My head is throbbing right now as if there's a bulldozer inside, and I feel so lethargic, fatigue and dehydrated.
I had a bad hangover this morning. Came home at 2am, dropped dead on the bed without removing my makeup, I know, its a sin, but then again, whatever saje lahh. Woke up, had a terrible headache and it was such a dread to get the hell out of the bed. Quickly took a cup of ginger tea, as much I hate it I forced myself to gulp everything down, and ginger is the BOMB YO. It does wonders. Feeling much better, but the headache won't seem to subside.
I went out for 19 hours yesterday, YO. Headed to Will's place at 8am to have breakfast, then off we headed to KLCC to loiter, okay, probably not loiter, but to err, hang out. KLCC was loaded with so many people, but what to do lah, its the holiday season, so its pretty ordinary to see large crowds in KLCC. And you know, it is IMPOSSIBLE (for me la) to be empty handed in a mall. Those blingies (not diamonds) catch my eye, as if they exude some kind of light that makes my eyes glisten and sparkle, baby. And so, I got myself two stuff. Two only lah, so don't grumble grumble all.
*JENG JENG JENG*
Escada Moon Sparkle. The packaging is so colourful and pleasing to the eye, and the bottle is just too pretty lah. Tak sampai hati nak buang the bottle lah, so I will definitely keep it :D
And this lipgloss la. Nothing much actually, haha, I know I take too many pictures, but its fun. Can't deny that, though it can be really troublesome to pluck in the cables in this obsolete gadget of mine.
Joanna called Will whether he wanted to hang out tonight, so he agreed la. I wasn't that thickfaced to tag along like Ella alright, Joanna sms-ed me too okay, so I had an invitation, mind you, people. No misunderstandings please :) Rushed back home at 7.30pm to get ready, as I had only 1 hour to dress up. That babi lah, ish. One hour to dress up, where can?! Shower, blow hair, pick dress, shoes, accesories, bag, spray perfume, put makeup, where got time? o.O But anyhow I managed to do it :)
Had a bit of Absolut Vodka and then I curi some sip from some people's gin and tonic. The night was okay lar, but I don't know why I got intoxicated, maybe slightly.
Maybe the Vodka was too good la, kept drinking until lost count of how much I drank, plus with other drinks, hahaha. Then, headed back home, and slept because I felt so heavy.
Parents are out at the moment, and I'm left alone (again) with Aaron, and he's absofuckingly pissing the shit out of me everytime I talk to him. I don't give a fuck about him seriously, so what if I'm being cold to him? He thinks he's right all the time because whenever we talk, he would be the first one to spark a quarrel and he places the blame on me although he is in the wrong. Fucked up, I tell you la. I don't care about it anymore.
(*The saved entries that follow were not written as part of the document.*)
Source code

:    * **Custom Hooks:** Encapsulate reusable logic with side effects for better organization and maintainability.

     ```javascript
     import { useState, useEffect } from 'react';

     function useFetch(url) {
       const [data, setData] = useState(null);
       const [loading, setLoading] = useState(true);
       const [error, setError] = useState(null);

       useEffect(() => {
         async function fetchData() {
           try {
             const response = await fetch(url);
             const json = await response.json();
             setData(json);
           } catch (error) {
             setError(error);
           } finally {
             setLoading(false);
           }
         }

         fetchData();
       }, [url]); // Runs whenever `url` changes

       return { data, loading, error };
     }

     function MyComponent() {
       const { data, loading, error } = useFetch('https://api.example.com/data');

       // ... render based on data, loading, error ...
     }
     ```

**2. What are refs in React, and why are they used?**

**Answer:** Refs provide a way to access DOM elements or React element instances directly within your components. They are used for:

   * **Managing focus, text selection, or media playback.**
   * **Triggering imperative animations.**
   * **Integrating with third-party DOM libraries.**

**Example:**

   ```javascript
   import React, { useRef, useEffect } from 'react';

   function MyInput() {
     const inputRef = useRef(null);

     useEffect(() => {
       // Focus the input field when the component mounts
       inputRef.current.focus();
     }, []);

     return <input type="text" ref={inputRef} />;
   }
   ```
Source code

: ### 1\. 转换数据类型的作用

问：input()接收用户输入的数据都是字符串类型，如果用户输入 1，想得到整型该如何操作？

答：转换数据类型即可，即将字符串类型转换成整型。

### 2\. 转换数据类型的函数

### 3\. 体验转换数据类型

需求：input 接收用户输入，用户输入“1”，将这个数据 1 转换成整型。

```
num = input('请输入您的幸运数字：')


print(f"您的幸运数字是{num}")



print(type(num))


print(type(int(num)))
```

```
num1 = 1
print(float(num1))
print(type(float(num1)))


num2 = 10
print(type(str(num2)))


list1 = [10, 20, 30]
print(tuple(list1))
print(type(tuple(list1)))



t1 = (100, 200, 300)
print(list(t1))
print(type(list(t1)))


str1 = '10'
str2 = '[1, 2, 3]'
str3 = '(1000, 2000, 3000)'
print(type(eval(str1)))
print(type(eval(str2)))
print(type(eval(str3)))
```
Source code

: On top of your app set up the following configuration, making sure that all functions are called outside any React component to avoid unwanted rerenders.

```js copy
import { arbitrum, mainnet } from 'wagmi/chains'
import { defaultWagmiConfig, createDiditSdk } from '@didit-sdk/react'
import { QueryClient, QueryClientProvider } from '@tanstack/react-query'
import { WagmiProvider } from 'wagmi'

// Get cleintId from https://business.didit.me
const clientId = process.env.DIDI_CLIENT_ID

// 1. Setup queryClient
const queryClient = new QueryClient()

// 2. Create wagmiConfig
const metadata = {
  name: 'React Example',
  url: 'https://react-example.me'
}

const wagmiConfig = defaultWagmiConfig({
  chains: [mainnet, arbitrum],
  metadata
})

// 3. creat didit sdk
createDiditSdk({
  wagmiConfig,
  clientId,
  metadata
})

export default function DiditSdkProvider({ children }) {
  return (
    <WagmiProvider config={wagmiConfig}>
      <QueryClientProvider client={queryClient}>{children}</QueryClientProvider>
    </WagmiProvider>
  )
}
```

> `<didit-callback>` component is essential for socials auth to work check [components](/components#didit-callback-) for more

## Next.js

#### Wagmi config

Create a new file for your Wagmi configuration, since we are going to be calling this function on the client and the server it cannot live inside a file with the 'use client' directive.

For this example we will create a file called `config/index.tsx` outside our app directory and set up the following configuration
His birthday is around the corner, and I am not spending a single cent on him, because since he's so conceited, superficial and self-centered, I choose not to interfere with his oh-so-fabulous life.
I'm just being patient, keeping my cool not to even yell at him or tell him to fuck off for the rest of my life. So, I choose to ignore him. IGNORE. Whatever.